Reid isn't going to step down. His party understands the difference between his remarks
and Lott's, and they know both Senator's backstories. However, I am troubled by the attempt
to conflate Lott's and Reid's comments and the claim that they are similar in content, meaning,
and intentions. Race is still one of the most difficult and touchy subjects in this country. That
public figures could get away with comparing Lott's and Reid's remarks is proof of the failure
of journalism to do it's job and call out those who want to say the comments reflect the same
prejudice and bigotry. Why this condemnation of Reid from a party with the history of the
Republican Party hasn't resulted in cries of "hypocrite" is astonishing. That Reid's remarks
have not sparked an open dialogue on whether he was right; and if so, what that says about
the subject of race in this nation is tragic.

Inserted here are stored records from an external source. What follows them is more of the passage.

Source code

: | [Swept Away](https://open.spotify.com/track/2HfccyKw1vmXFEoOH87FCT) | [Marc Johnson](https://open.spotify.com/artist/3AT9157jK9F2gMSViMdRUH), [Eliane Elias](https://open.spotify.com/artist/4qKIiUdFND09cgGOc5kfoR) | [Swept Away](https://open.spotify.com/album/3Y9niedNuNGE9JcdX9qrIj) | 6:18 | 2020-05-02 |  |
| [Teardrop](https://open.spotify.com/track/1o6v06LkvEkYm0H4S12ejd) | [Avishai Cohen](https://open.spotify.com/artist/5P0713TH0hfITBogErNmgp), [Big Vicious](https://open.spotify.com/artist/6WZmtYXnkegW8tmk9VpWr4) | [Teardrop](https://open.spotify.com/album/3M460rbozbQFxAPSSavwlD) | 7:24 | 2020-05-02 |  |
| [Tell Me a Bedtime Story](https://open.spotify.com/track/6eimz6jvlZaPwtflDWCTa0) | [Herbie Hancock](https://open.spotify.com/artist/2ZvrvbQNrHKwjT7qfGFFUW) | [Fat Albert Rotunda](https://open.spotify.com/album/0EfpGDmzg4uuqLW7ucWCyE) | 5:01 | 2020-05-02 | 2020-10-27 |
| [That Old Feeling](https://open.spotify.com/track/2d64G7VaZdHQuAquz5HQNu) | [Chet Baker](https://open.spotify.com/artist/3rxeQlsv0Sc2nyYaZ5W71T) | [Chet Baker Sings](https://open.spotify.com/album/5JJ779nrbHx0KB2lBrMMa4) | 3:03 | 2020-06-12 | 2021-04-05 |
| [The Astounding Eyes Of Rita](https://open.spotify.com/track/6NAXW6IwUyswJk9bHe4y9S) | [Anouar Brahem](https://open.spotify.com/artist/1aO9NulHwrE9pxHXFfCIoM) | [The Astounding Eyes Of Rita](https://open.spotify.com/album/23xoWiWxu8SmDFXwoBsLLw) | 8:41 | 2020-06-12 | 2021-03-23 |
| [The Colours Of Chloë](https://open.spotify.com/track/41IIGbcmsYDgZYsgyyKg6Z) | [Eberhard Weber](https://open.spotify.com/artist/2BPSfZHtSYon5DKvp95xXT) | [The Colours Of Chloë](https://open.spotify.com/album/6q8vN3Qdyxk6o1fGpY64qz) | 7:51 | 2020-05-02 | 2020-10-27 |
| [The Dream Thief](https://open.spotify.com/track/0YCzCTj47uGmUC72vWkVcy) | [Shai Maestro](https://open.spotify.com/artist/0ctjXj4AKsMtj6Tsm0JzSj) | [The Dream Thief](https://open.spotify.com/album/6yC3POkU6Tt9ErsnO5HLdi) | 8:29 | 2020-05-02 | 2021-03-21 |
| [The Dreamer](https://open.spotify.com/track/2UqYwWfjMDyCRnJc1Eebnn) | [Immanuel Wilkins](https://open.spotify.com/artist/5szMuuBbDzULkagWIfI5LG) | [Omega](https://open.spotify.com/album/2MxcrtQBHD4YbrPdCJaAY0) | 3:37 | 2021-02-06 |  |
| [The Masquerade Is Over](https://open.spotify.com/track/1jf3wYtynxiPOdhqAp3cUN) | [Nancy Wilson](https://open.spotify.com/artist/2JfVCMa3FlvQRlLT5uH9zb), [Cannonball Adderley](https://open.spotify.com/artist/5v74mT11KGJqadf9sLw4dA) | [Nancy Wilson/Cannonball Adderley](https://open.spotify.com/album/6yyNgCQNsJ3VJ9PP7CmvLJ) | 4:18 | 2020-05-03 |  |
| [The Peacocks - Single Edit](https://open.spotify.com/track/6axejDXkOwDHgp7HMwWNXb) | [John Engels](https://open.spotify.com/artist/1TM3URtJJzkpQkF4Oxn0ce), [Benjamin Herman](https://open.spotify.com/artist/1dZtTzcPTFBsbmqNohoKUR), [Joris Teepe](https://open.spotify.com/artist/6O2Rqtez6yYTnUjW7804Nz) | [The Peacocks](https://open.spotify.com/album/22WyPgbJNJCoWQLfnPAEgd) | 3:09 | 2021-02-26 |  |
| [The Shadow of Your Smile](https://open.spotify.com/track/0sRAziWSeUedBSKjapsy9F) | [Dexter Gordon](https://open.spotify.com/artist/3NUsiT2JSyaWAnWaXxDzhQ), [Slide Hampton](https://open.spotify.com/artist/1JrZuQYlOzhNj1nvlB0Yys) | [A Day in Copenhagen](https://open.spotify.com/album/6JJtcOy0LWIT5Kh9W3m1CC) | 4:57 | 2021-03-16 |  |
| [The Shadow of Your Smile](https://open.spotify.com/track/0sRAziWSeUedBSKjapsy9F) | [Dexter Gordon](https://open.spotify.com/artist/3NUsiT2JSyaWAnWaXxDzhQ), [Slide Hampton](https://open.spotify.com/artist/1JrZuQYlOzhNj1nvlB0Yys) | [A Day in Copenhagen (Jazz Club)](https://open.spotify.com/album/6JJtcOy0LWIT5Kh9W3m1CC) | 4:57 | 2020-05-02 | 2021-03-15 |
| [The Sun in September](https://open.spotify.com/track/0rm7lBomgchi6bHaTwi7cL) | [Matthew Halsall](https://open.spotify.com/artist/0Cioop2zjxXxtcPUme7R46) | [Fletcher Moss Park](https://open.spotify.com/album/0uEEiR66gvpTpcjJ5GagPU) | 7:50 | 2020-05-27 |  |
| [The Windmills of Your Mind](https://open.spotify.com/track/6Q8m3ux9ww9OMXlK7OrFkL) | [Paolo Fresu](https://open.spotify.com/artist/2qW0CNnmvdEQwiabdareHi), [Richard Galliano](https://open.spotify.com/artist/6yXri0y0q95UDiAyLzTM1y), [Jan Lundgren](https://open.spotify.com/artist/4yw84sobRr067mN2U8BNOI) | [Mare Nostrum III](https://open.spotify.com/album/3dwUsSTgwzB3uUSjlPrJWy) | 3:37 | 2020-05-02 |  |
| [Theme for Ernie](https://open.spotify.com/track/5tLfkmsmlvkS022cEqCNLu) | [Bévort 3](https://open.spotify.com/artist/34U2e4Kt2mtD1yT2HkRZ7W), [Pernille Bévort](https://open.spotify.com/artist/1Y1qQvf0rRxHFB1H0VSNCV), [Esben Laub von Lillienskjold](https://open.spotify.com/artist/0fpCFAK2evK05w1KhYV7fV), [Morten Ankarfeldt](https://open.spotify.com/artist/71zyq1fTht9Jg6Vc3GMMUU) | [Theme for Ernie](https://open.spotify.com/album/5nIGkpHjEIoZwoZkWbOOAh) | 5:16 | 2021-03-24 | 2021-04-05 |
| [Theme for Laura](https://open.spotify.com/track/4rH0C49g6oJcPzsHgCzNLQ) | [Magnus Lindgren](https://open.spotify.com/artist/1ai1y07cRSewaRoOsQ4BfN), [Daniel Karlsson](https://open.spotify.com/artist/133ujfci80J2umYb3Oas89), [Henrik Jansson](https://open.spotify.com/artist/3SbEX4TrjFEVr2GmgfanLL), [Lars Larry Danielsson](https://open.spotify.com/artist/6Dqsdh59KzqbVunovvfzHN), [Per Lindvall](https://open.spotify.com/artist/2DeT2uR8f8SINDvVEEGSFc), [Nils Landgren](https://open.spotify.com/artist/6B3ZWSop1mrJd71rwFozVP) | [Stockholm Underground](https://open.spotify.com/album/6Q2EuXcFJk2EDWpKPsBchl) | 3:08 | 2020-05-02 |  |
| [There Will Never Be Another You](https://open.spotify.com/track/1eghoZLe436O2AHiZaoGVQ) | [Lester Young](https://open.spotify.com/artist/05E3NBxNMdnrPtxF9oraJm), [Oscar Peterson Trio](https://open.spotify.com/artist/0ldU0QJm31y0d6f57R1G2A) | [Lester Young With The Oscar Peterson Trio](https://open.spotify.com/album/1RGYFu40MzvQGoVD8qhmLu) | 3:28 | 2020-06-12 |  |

Harry Reid and Trent Lott are both racist! The difference is Reid has worked to change
public policy by expanding the rights of minorities and heads a party with a history of doing
just that. He represents the party that recently elected our nation's first black president.
Trent Lott, on the other hand, publicly praised segregationists when he wistfully suggested
Thurmond should have been elected President. He is a member of a party which embraced
a strategy to amplify racism for political gain. He is a member of a party which has fought
expanding minority rights and doesn't have a single African-American member in Congress.
America is still a nation built on the concept of white supremacy. Americans still have
yet to confront racism and its effects on everything from education to employment to
interpersonal relationships. If you want proof, just look at the Republicans and how they
would compare Reid's and Lott's comments simply to gain political advantage from the
comparison. Their actions show that we as a nation have a long way to go before we can
honestly expect to rise above the temptation of judging and likewise being judged on anything
other than character. What do you think? I welcome your comments and rebuttals.